It’s a new year. We have a new president, a new Congress and a new Super Bowl champion. But we also have some of the same old things, among them, miracle cures, diets that don’t work and scam artists. While the latter may be promoters of the former, their approach is typically much more brazen than simply attempting to convince you to purchase something; their intentions are to separate you from your money, your possessions or your personal information by any means possible.
With tax season upon us, there’s a good chance you will receive a phone call from a scammer claiming to be from the Internal Revenue Service, and stating that you owe back taxes. Of course, being the helpful sort, the caller tells you that if you send in a few hundred dollars to some obscure address, all will be forgiven.
Another scam is to have a “sales person” come to your door and attempt to lure you outside to inspect an alleged problem with your house. If you take the bait and walk outside, an accomplice enters your house and relieves you of any valuables or cash he or she can find.
EMC Security recently sent out an email advising customers to be aware of another scam. The company is upgrading equipment and has been contacting customers by phone or email to advise them of the upgrade. Scammers have been going door-to-door claiming to be from EMC Security or Honeywell (a security equipment manufacturer) in an effort to be invited in to do an inspection or an upgrade. Once inside, they steal personal information or anything else they find that is of value.
And, there are a host of other scams that are perpetrated through email or a phone call. Many of these have been around for years and have been exposed, yet unfortunately, some people still fall for them. On the other hand, new scams are continually being developed. So what are the best way to avoid becoming a victim? Situational awareness and common sense.

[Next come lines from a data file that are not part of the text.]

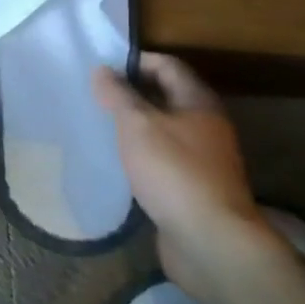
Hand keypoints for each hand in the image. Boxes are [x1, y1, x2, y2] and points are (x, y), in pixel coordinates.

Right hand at [93, 53, 277, 300]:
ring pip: (164, 131)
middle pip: (166, 97)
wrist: (210, 241)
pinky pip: (163, 160)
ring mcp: (202, 159)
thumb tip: (102, 69)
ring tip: (100, 127)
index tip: (101, 69)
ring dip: (135, 127)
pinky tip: (118, 163)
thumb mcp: (138, 125)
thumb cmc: (174, 172)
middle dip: (131, 94)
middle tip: (95, 97)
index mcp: (199, 102)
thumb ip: (118, 95)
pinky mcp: (193, 189)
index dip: (134, 61)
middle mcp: (206, 125)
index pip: (167, 65)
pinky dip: (141, 156)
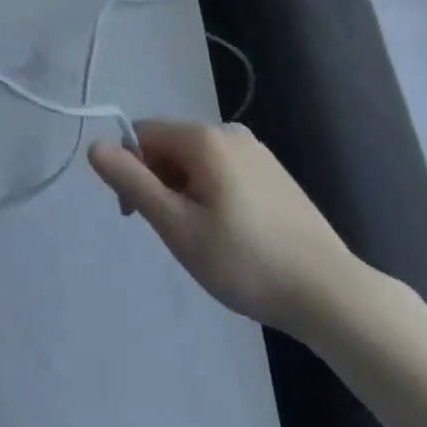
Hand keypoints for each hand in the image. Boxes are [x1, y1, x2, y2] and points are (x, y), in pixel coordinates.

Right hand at [88, 121, 362, 335]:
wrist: (332, 294)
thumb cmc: (245, 261)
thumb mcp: (178, 226)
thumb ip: (133, 182)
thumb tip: (94, 145)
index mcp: (202, 137)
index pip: (142, 134)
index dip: (130, 170)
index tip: (136, 216)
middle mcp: (228, 131)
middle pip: (170, 146)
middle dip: (158, 183)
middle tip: (172, 235)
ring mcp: (256, 151)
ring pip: (197, 162)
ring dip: (184, 192)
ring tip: (203, 242)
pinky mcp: (275, 174)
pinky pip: (224, 172)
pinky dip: (212, 195)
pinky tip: (232, 236)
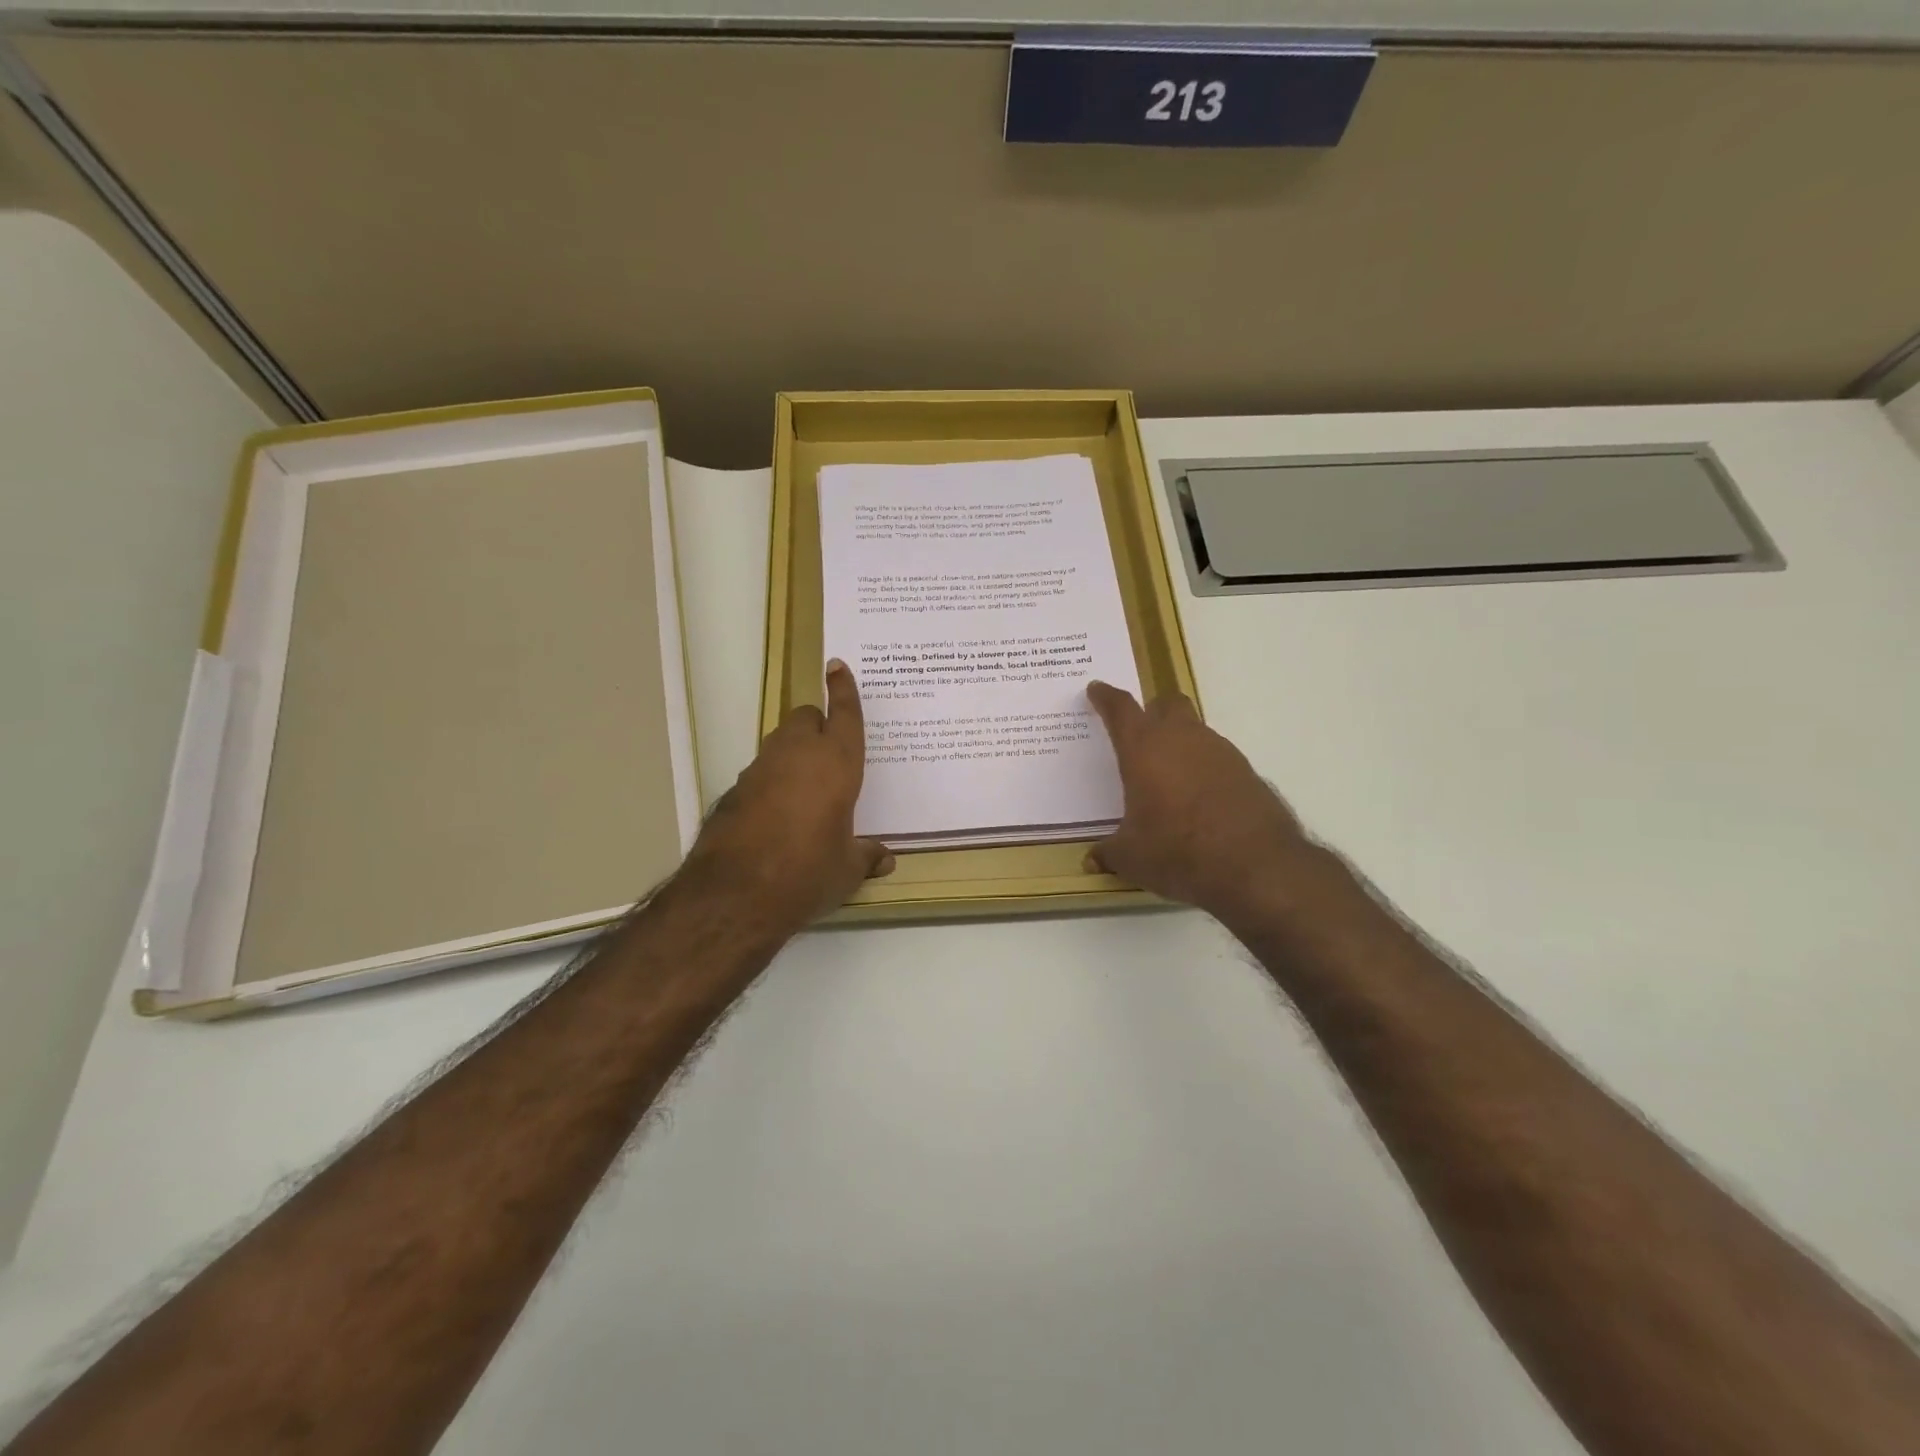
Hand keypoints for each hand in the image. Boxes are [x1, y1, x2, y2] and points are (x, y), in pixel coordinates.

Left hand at [679, 660, 892, 936]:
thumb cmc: (807, 873)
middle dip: (817, 725)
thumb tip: (884, 859)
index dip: (843, 689)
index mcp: (835, 764)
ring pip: (780, 743)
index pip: (843, 715)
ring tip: (806, 790)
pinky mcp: (733, 791)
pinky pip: (760, 773)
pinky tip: (776, 815)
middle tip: (829, 754)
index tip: (837, 666)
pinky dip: (771, 781)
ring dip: (793, 753)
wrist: (735, 894)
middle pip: (805, 718)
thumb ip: (866, 856)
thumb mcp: (846, 869)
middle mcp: (796, 756)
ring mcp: (759, 770)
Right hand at [1086, 681, 1319, 929]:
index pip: (1121, 709)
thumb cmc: (1178, 851)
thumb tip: (1093, 860)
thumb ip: (1109, 853)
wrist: (1255, 865)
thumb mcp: (1131, 857)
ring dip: (1180, 743)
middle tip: (1139, 731)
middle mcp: (1182, 739)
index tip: (1098, 689)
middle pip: (1167, 704)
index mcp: (1144, 749)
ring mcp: (1220, 752)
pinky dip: (1204, 768)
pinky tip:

Just as being aware of your surroundings is vital to avoiding situations that pose a threat to your safety, being aware of who might be on the other end of the phone, or email, can help you avoid being scammed. Don’t simply accept what a caller or email says, verify it. If you are contacted by anyone stating that you have an outstanding debt, summons, warrant or bill, or that your home needs to be inspected for some reason, verify the claim by directly contacting the organization in question. Never respond by clicking a link in an email or by calling a provided phone number. Look for verifiable contact information on a previous bill or search for it on the internet.
Keep in mind that many scams are designed to steal your personal information, and ultimately your identity. A key ingredient to identity theft is a social security number, and many times a seemingly benign scam is in fact the first step to getting that number. A request for your address or date of birth may seem innocent enough, but such requests may well be coming from a scammer who is trying to piece together the information needed to steal your identity. Hence the need for common sense. Does the person requesting information have a legitimate need for it?
Common sense should also prevail when you receive an offer for a financial reward. The “we need your help transferring a bazillion dollars out of our country”, and “you have been named in the will of (insert improbable name here) as the recipient of a bazillion dollars” scams have pretty well run their course, although they haven’t disappeared completely.
To a degree, the bazillion dollar scams have been replaced by ones that proclaim you’re a winner, or that you have been randomly selected to take part in a survey. When you see, “Click here to claim your prize”, or “Click here to start the survey”, give serious consideration to hitting “Delete”. Certainly, some requests for you to complete a survey or apply to receive a discount or promotional item are legitimate. But if you don’t do business with the company making the offer, or haven’t had a recent interaction with a representative, you will probably be responding to a scam.
The question then becomes one of risk versus reward. Do you really want to put your personal information at risk in the hopes that you’ll receive something you don’t need?